WHAT NEEDS TO BE DONE:
Every line of the records below from the line with "Animals may kick" up to and including the line with "Know your riding" must be reproduced exactly, and no line outside that range.

=== Begin Enclosure ===

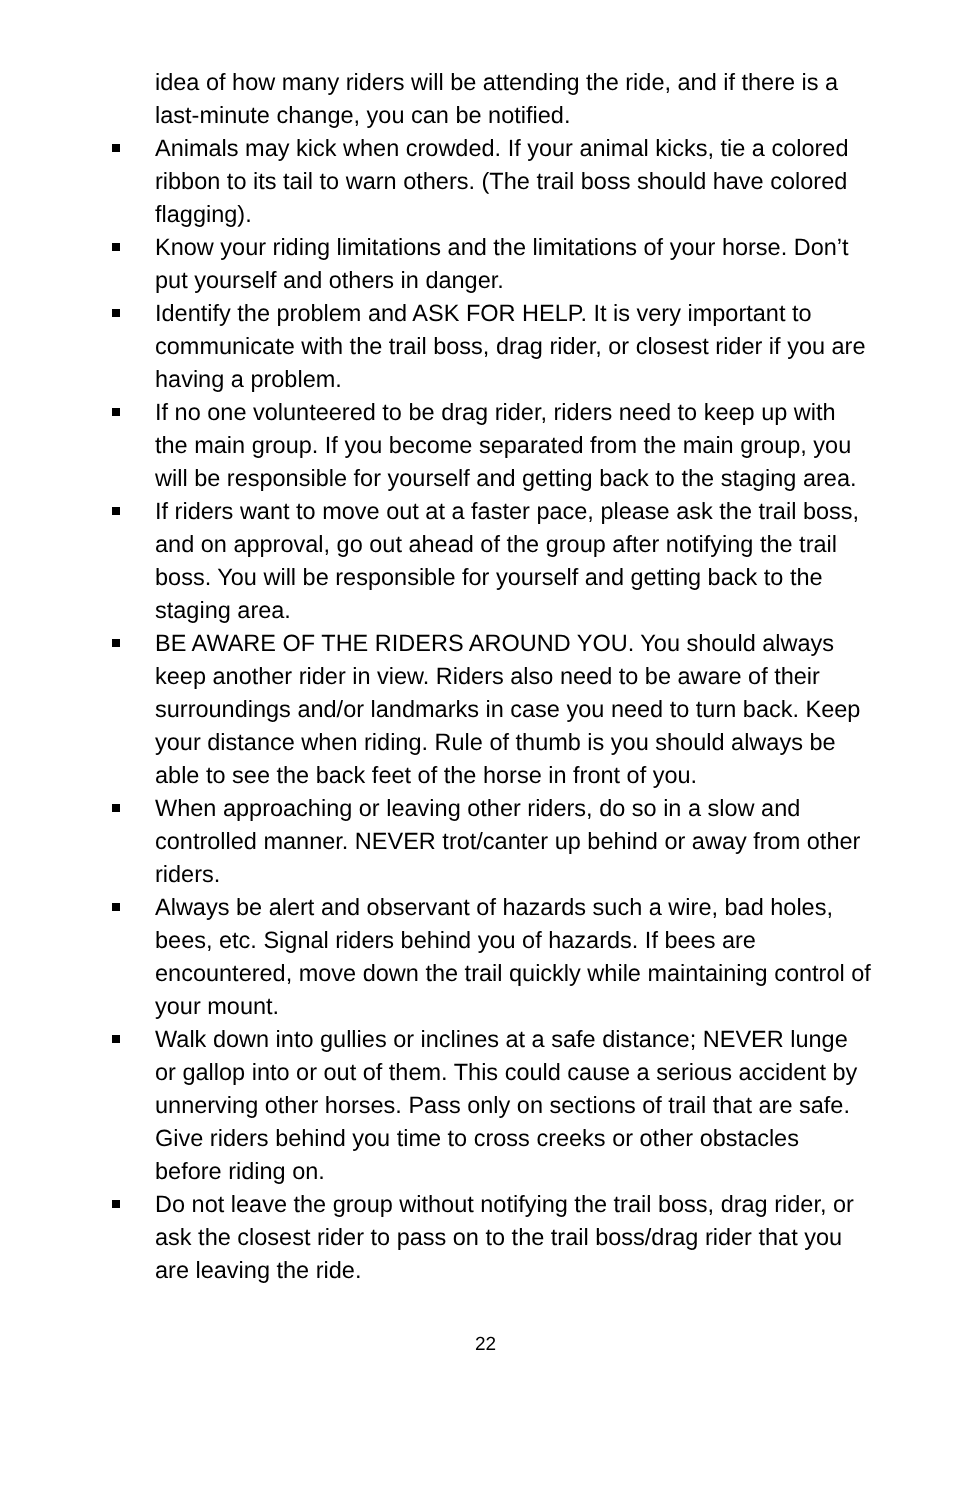idea of how many riders will be attending the ride, and if there is a last-minute change, you can be notified.
Animals may kick when crowded. If your animal kicks, tie a colored ribbon to its tail to warn others. (The trail boss should have colored flagging).
Know your riding limitations and the limitations of your horse. Don’t put yourself and others in danger.
Identify the problem and ASK FOR HELP. It is very important to communicate with the trail boss, drag rider, or closest rider if you are having a problem.
If no one volunteered to be drag rider, riders need to keep up with the main group. If you become separated from the main group, you will be responsible for yourself and getting back to the staging area.
If riders want to move out at a faster pace, please ask the trail boss, and on approval, go out ahead of the group after notifying the trail boss. You will be responsible for yourself and getting back to the staging area.
BE AWARE OF THE RIDERS AROUND YOU. You should always keep another rider in view. Riders also need to be aware of their surroundings and/or landmarks in case you need to turn back. Keep your distance when riding. Rule of thumb is you should always be able to see the back feet of the horse in front of you.
When approaching or leaving other riders, do so in a slow and controlled manner. NEVER trot/canter up behind or away from other riders.
Always be alert and observant of hazards such a wire, bad holes, bees, etc. Signal riders behind you of hazards. If bees are encountered, move down the trail quickly while maintaining control of your mount.
Walk down into gullies or inclines at a safe distance; NEVER lunge or gallop into or out of them. This could cause a serious accident by unnerving other horses. Pass only on sections of trail that are safe. Give riders behind you time to cross creeks or other obstacles before riding on.
Do not leave the group without notifying the trail boss, drag rider, or ask the closest rider to pass on to the trail boss/drag rider that you are leaving the ride.
22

=== End Enclosure ===

EXERCISE RESPONSE:
Animals may kick when crowded. If your animal kicks, tie a colored ribbon to its tail to warn others. (The trail boss should have colored flagging).
Know your riding limitations and the limitations of your horse. Don’t put yourself and others in danger.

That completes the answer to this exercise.